The residents of Wang Kelian sensed something was amiss when a number of people stumbled on to their streets, weak and injured, and began to beg for food and water.
“They would walk into my shop, with injuries covering their hands and feet. Some were just too weak to even speak properly,” said Lyza Ibrahim, who runs a food stall in the town on the northern Malaysian border with Thailand.
“One asked me, ‘[Is this] Malaysia?’ Then he pointed in the other direction, said ‘Thailand’ and shook his head to signal that he was not wanted there.”
Wang Kelian is an unassuming settlement but it has been thrust into the global spotlight this week after the discovery in nearby jungle of dozens of secret camps used by people smugglers and nearly 140 grave sites.
Police say some of those graves contain multiple bodies – raising the terrible prospect of hundreds of unexplained deaths. On Tuesday Malaysian authorities began the grim task of exhumation.
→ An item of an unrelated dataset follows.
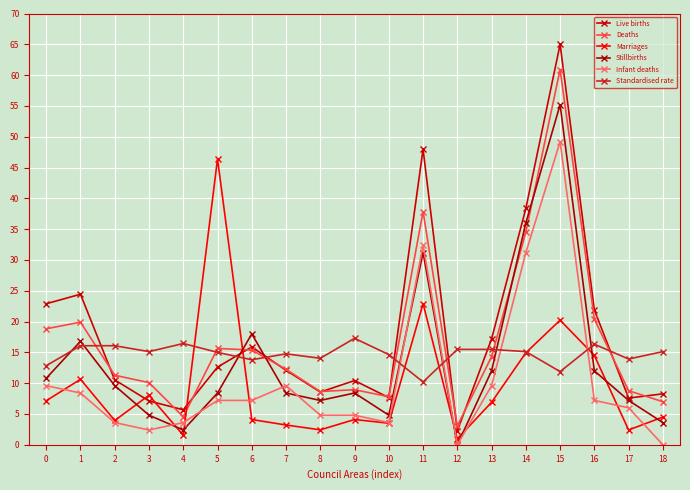

What is the difference between the maximum and minimum values in the Deaths series?

57.9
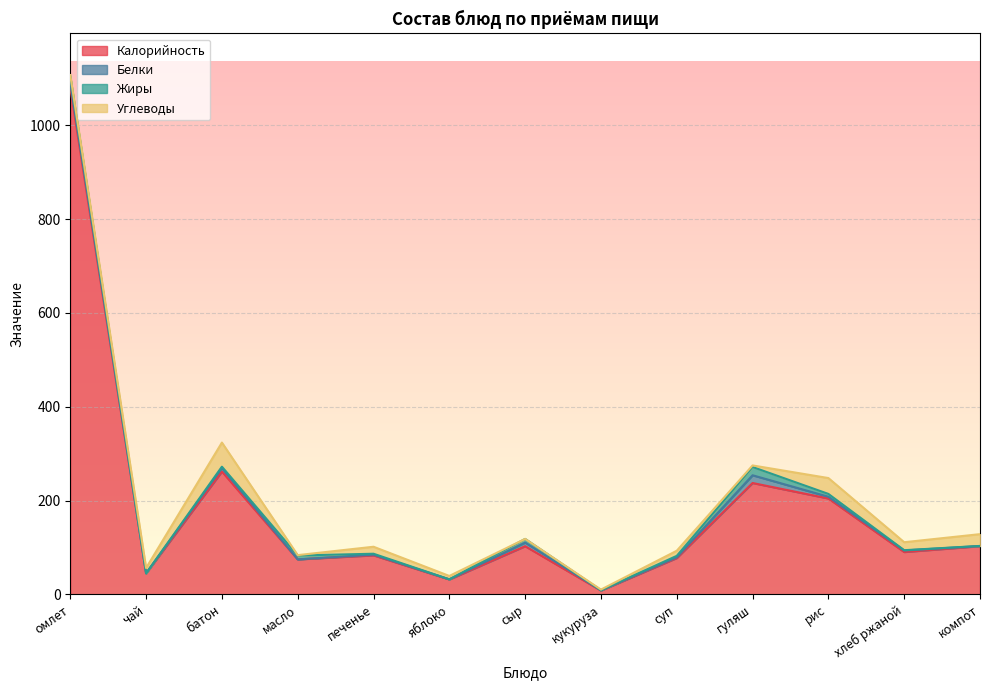

True or false: Жиры has more than 2 interior local peaks.

True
Some of the campsites included wooden pens, some with barbed wire and guarded by sentry posts. In one pen, police found several parts of a decomposed body.
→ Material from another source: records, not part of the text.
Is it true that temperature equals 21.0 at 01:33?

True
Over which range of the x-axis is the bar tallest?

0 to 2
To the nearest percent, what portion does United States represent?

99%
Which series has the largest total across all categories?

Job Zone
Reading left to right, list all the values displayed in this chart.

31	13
The camps appear to be part of a complex of bases stretching into Thailand on what had been a well-established route smuggling mostly Rohingya people from Burma and Bangladesh.
But the trade has been in chaos since early May, when Thai authorities launched a crackdown after the discovery of mass graves on their side of the border.
Thousands of migrants headed for Thailand started landing elsewhere in south-east Asia. And as the smugglers fled their jungle hideouts, migrants were spotted in Wang Kelian.
Ibrahim said she had seen several migrants, whom she believed to be Rohingya, and heard stories about many others, including that they would go to a nearby mosque to ask for help.